In All the Pretty Horses, Cormac McCarthy begins his Border Trilogy with a coming of age tale that is a departure from the bizarre richness and mysterious violence of his early novels, yet in many ways preserves the mystery and the richness in a more understated form. Like Blood Meridian, this novel follows a young man’s journey to the regions of the unknown. John Grady Cole, more heroic than the protagonists of McCarthy’s earlier novels, confronts the evil that is an inescapable part of the universe as well as the evil that grows out of his own ignorance and pride. His story is told in a style often restrained and simple, embedded with lyrical passages that echo his dreams and memory.

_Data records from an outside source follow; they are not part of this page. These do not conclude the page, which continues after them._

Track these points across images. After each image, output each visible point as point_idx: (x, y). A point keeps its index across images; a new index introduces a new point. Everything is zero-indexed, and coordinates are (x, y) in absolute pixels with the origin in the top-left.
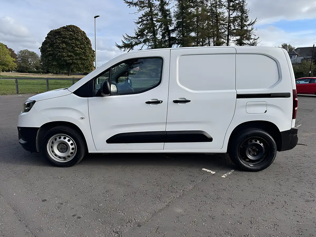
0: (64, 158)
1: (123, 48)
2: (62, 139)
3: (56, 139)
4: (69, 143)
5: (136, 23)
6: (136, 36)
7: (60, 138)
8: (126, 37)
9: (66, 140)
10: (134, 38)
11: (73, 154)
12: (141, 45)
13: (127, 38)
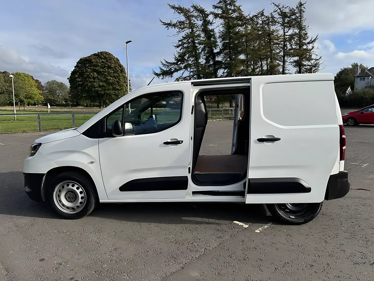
0: (73, 209)
1: (161, 75)
2: (70, 187)
3: (63, 187)
4: (78, 191)
5: (176, 47)
6: (175, 62)
7: (68, 185)
8: (164, 63)
9: (75, 188)
10: (174, 63)
11: (82, 204)
12: (182, 71)
13: (166, 64)
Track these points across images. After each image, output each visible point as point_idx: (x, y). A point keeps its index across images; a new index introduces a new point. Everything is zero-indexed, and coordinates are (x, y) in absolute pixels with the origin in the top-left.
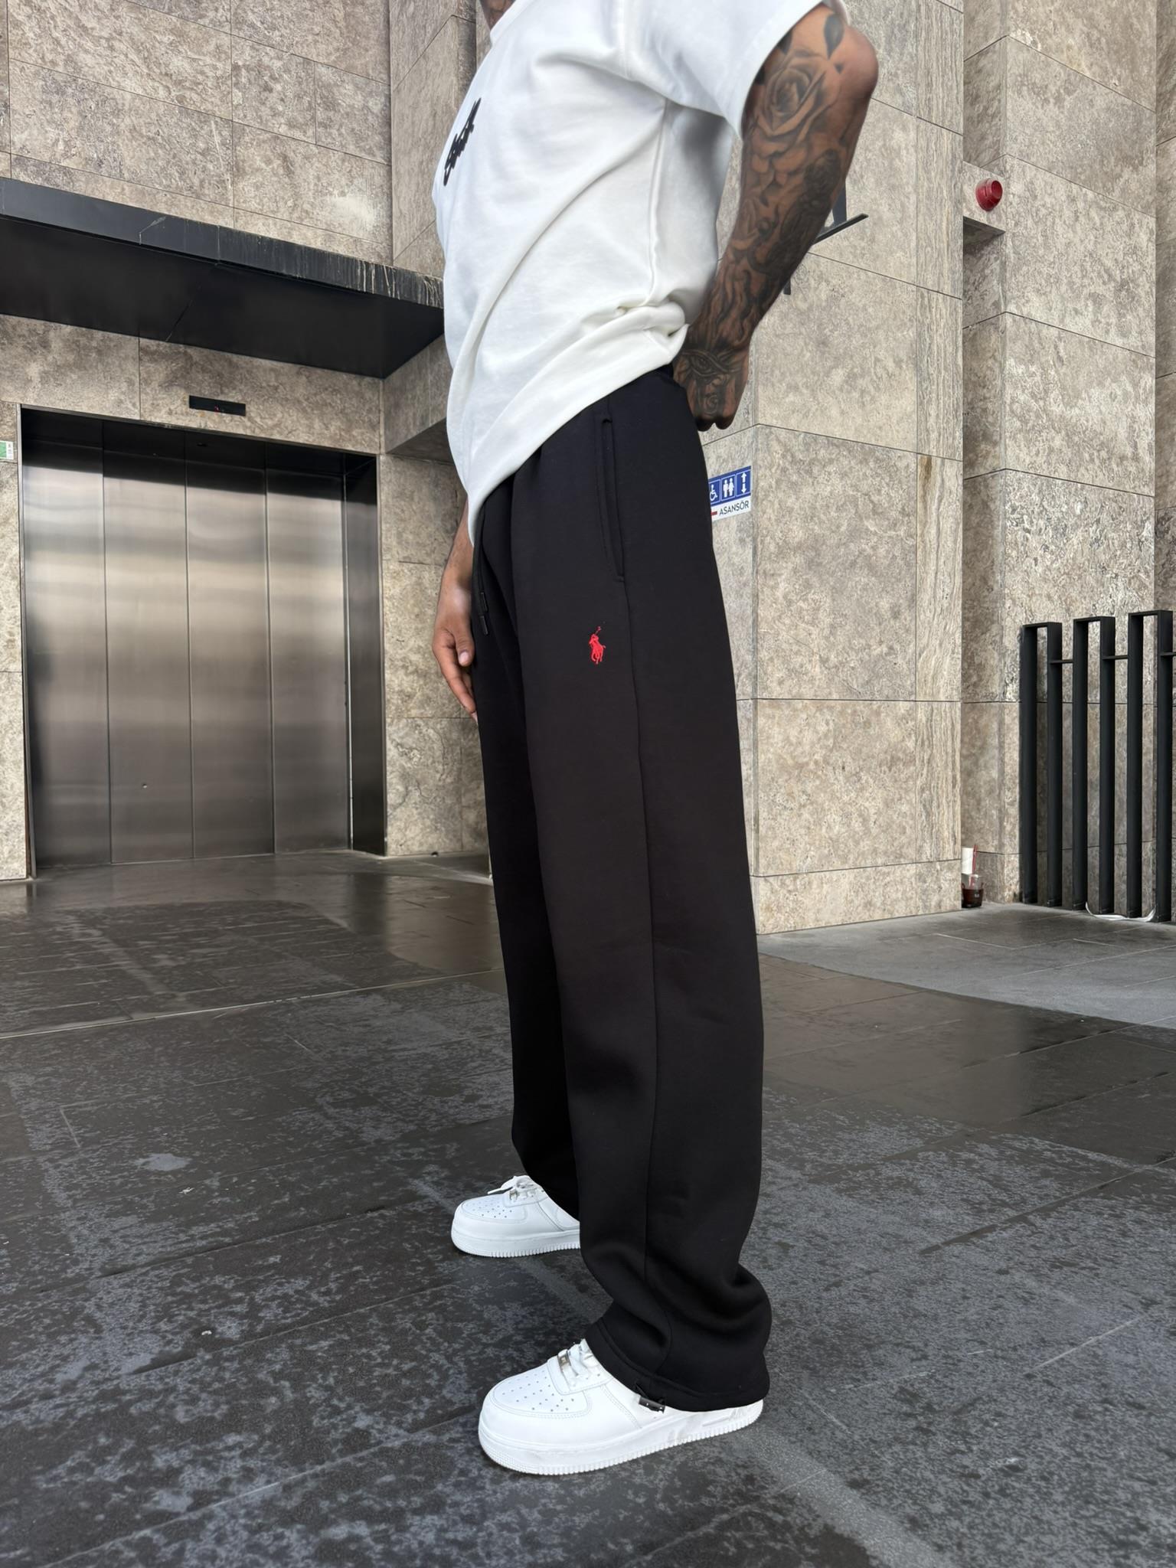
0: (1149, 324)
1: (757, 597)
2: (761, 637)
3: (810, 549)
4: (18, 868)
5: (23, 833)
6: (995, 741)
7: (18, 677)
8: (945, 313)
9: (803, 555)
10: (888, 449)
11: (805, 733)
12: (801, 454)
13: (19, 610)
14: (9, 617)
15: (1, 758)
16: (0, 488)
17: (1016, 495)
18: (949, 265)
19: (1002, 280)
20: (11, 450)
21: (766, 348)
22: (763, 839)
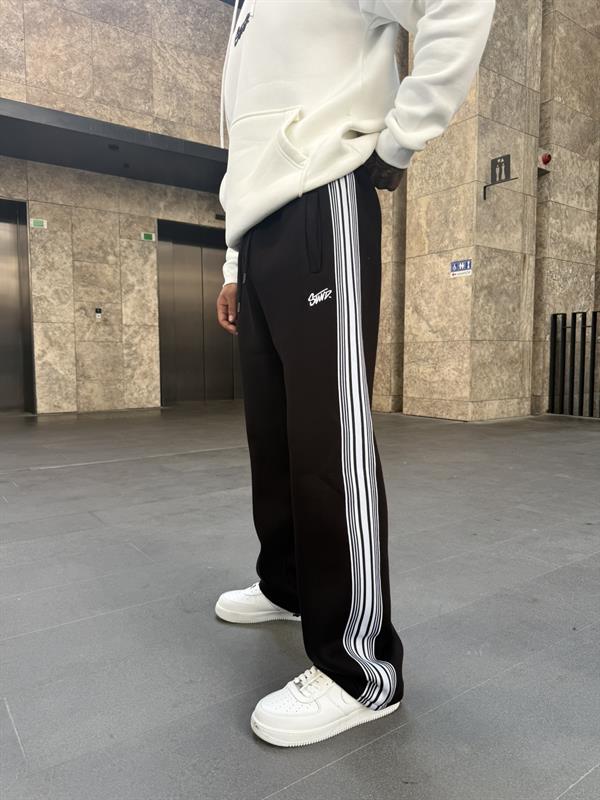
0: (596, 201)
1: (474, 305)
2: (474, 319)
3: (489, 288)
4: (158, 403)
5: (159, 389)
6: (542, 355)
7: (157, 328)
8: (531, 203)
9: (487, 290)
10: (513, 252)
11: (486, 352)
12: (488, 255)
13: (157, 302)
14: (154, 304)
15: (151, 360)
16: (150, 253)
17: (551, 266)
18: (533, 185)
19: (549, 189)
20: (154, 237)
21: (478, 219)
22: (472, 388)
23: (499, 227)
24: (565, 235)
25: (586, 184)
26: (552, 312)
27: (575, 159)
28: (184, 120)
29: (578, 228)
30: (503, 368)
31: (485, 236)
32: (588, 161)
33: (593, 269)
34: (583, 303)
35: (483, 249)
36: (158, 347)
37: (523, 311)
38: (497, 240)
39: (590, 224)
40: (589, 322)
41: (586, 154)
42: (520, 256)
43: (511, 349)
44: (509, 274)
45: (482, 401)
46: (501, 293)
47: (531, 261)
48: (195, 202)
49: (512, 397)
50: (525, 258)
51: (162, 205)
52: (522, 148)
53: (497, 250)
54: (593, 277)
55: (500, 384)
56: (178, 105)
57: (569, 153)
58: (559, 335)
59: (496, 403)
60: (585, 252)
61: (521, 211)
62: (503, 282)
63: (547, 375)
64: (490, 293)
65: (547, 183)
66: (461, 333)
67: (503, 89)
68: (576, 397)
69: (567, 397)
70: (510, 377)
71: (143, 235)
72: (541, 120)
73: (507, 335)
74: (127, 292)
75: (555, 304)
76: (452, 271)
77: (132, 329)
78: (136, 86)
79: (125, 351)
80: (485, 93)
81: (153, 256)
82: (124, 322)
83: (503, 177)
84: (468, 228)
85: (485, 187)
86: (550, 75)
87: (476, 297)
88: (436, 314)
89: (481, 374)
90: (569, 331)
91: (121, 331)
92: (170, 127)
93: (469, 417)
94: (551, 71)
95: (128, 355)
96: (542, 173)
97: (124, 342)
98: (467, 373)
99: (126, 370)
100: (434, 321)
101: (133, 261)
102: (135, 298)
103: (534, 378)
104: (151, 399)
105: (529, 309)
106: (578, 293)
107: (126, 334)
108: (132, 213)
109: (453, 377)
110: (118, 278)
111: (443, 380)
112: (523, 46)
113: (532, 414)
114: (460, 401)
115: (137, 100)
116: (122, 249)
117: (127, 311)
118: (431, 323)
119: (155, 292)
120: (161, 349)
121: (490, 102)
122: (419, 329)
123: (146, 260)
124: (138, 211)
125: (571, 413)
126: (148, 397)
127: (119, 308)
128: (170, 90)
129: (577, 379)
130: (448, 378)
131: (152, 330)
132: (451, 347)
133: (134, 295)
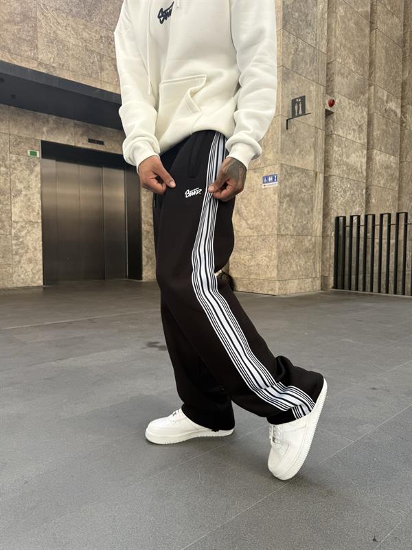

In the spring of 1948 on a small Texas ranch, sixteen year old John Grady Cole attends the funeral of his grandfather, with whom he has lived since his parents’ separation. The grandfather’s ranch has been left to John Grady’s mother, a small-time actress who has no interest in it and will sell it. John Grady’s father, psychologically damaged by World War II and now physically ill as well, tells his son goodbye. With no apparent future in Texas, and sensing the threat of the new era to the traditional life he values, John Grady urges his old friend Rawlins to accompany him to Mexico. There, John Grady will find that his innocence, or ignorance, will ultimately lead him close to destruction.
It was a bestseller, and it won both the U.S. National Book Award and the National Book Critics Circle Award. It is also the first of McCarthy’s “Border Trilogy”. The book was adapted as a 2000 film, starring Matt Damon and Penélope Cruz, and directed by Billy Bob Thornton.
The Border Trilogy continues with Volume Two, The Crossing, and concludes with the third volume, Cities of the Plain.